* _Your assignment_:
Find "text_box [542, 369, 608, 419]" and "text_box [1012, 578, 1060, 613]" in the records below. Copy the lines holding them and every line between, exactly, and no others.

Source information below:

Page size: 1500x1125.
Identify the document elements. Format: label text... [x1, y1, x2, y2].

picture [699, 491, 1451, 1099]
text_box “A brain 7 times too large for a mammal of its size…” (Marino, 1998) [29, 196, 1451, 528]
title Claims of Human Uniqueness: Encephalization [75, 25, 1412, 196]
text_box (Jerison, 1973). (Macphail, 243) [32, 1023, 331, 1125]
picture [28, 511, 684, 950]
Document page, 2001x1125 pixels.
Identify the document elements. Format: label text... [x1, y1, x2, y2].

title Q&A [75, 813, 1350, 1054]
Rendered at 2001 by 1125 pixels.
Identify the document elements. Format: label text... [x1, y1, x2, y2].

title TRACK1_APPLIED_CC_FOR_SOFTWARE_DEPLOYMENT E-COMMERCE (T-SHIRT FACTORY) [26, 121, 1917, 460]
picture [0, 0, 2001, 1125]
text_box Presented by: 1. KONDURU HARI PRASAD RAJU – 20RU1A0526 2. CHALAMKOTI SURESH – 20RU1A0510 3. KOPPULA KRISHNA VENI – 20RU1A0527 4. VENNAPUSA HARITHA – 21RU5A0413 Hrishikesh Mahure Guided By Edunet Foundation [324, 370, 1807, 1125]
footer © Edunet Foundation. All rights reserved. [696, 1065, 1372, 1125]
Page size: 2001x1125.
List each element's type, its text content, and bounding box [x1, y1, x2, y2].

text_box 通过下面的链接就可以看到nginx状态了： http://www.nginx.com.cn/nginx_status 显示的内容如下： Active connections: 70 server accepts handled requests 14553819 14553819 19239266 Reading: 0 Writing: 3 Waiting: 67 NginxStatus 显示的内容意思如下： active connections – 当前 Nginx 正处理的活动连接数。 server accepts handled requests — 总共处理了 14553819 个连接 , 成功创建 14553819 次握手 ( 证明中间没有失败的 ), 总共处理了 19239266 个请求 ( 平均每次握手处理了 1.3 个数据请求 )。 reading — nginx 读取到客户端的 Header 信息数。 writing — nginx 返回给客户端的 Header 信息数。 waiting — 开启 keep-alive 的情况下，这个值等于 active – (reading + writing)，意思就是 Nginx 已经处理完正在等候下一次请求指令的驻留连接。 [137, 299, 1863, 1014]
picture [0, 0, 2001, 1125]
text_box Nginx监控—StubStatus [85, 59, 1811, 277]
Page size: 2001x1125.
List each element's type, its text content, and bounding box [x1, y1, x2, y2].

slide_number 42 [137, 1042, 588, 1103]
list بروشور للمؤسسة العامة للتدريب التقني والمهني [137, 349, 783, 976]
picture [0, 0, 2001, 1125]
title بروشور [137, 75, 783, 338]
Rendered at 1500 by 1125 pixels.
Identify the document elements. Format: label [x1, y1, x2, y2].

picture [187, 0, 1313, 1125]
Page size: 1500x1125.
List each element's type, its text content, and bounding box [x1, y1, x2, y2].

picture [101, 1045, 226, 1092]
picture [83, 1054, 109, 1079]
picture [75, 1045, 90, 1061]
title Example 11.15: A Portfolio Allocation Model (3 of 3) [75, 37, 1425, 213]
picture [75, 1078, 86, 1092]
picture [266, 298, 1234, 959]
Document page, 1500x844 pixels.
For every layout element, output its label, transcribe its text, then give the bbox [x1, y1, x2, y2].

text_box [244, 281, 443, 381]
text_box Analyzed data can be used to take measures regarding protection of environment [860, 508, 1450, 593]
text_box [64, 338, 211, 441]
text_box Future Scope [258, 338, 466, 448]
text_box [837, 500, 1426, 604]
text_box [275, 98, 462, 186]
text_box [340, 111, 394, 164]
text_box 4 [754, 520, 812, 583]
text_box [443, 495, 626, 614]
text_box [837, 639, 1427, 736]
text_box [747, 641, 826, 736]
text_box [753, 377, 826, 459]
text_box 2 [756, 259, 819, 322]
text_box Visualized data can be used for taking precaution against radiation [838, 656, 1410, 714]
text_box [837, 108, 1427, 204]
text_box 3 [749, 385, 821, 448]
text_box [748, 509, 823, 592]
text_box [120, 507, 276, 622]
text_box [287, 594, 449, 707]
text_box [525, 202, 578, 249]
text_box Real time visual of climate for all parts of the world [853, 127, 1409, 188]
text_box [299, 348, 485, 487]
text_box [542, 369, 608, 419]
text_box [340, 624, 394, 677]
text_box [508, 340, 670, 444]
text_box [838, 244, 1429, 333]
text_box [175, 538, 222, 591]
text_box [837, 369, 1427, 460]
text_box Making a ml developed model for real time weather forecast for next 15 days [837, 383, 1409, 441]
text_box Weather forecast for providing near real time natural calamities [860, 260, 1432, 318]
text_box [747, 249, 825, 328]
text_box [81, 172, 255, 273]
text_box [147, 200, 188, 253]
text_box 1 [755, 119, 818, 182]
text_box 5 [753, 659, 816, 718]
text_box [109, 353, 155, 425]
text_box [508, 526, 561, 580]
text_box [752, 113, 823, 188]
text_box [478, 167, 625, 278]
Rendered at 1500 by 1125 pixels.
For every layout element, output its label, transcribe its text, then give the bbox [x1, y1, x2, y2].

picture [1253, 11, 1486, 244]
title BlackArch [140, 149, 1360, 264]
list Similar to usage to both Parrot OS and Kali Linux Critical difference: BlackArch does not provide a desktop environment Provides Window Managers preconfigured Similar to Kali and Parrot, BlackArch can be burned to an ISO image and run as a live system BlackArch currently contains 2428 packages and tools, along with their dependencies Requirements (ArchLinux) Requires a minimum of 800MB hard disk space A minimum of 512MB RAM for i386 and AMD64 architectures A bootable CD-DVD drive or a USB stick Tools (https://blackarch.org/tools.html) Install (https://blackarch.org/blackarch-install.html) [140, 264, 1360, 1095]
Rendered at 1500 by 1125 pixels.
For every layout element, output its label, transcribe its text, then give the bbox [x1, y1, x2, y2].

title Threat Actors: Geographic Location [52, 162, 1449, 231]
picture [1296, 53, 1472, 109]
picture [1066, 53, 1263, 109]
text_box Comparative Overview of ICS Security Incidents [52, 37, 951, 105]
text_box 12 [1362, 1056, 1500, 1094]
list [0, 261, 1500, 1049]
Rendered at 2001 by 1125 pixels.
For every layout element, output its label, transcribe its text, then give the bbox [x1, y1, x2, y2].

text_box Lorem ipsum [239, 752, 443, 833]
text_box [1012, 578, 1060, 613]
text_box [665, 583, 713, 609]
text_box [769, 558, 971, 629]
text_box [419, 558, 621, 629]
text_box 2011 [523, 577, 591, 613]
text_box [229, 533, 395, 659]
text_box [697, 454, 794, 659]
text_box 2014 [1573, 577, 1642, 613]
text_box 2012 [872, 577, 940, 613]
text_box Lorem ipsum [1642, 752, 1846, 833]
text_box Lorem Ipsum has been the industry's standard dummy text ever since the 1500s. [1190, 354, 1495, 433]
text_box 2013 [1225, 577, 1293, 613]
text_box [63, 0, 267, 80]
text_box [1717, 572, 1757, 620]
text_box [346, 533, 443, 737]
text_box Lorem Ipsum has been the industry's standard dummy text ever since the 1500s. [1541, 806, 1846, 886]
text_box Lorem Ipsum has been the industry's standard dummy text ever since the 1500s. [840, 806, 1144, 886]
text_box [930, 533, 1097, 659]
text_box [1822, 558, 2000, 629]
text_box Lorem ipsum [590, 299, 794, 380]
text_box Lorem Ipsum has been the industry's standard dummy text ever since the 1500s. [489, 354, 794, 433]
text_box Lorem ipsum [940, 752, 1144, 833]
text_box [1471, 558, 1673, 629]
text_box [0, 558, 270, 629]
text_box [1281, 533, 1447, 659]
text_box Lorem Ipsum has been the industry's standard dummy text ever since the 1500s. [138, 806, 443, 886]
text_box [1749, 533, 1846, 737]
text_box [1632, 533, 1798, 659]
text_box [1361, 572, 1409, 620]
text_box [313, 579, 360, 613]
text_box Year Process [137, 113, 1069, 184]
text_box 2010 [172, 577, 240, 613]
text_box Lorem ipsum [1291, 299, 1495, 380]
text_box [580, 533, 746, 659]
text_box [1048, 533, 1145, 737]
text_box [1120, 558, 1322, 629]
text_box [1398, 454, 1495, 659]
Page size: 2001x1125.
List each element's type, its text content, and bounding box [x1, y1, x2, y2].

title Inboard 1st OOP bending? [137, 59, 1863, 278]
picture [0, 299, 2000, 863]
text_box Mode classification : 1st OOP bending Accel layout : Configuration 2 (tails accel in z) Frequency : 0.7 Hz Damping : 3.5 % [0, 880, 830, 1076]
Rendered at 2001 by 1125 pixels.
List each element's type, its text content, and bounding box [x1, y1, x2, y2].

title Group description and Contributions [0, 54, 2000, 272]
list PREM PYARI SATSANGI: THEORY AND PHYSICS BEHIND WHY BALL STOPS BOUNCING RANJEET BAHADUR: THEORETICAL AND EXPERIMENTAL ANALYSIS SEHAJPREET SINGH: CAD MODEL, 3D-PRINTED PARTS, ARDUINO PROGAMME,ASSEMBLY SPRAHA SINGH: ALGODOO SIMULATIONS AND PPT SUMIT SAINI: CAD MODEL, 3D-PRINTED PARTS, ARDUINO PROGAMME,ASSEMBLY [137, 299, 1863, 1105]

End of Source information.

* _Output for this task_:
text_box [542, 369, 608, 419]
text_box [340, 624, 394, 677]
text_box [508, 340, 670, 444]
text_box [838, 244, 1429, 333]
text_box [175, 538, 222, 591]
text_box [837, 369, 1427, 460]
text_box Making a ml developed model for real time weather forecast for next 15 days [837, 383, 1409, 441]
text_box Weather forecast for providing near real time natural calamities [860, 260, 1432, 318]
text_box [747, 249, 825, 328]
text_box [81, 172, 255, 273]
text_box [147, 200, 188, 253]
text_box 1 [755, 119, 818, 182]
text_box 5 [753, 659, 816, 718]
text_box [109, 353, 155, 425]
text_box [508, 526, 561, 580]
text_box [752, 113, 823, 188]
text_box [478, 167, 625, 278]
Rendered at 1500 by 1125 pixels.
For every layout element, output its label, transcribe its text, then give the bbox [x1, y1, x2, y2].

picture [1253, 11, 1486, 244]
title BlackArch [140, 149, 1360, 264]
list Similar to usage to both Parrot OS and Kali Linux Critical difference: BlackArch does not provide a desktop environment Provides Window Managers preconfigured Similar to Kali and Parrot, BlackArch can be burned to an ISO image and run as a live system BlackArch currently contains 2428 packages and tools, along with their dependencies Requirements (ArchLinux) Requires a minimum of 800MB hard disk space A minimum of 512MB RAM for i386 and AMD64 architectures A bootable CD-DVD drive or a USB stick Tools (https://blackarch.org/tools.html) Install (https://blackarch.org/blackarch-install.html) [140, 264, 1360, 1095]
Rendered at 1500 by 1125 pixels.
For every layout element, output its label, transcribe its text, then give the bbox [x1, y1, x2, y2].

title Threat Actors: Geographic Location [52, 162, 1449, 231]
picture [1296, 53, 1472, 109]
picture [1066, 53, 1263, 109]
text_box Comparative Overview of ICS Security Incidents [52, 37, 951, 105]
text_box 12 [1362, 1056, 1500, 1094]
list [0, 261, 1500, 1049]
Rendered at 2001 by 1125 pixels.
For every layout element, output its label, transcribe its text, then give the bbox [x1, y1, x2, y2].

text_box Lorem ipsum [239, 752, 443, 833]
text_box [1012, 578, 1060, 613]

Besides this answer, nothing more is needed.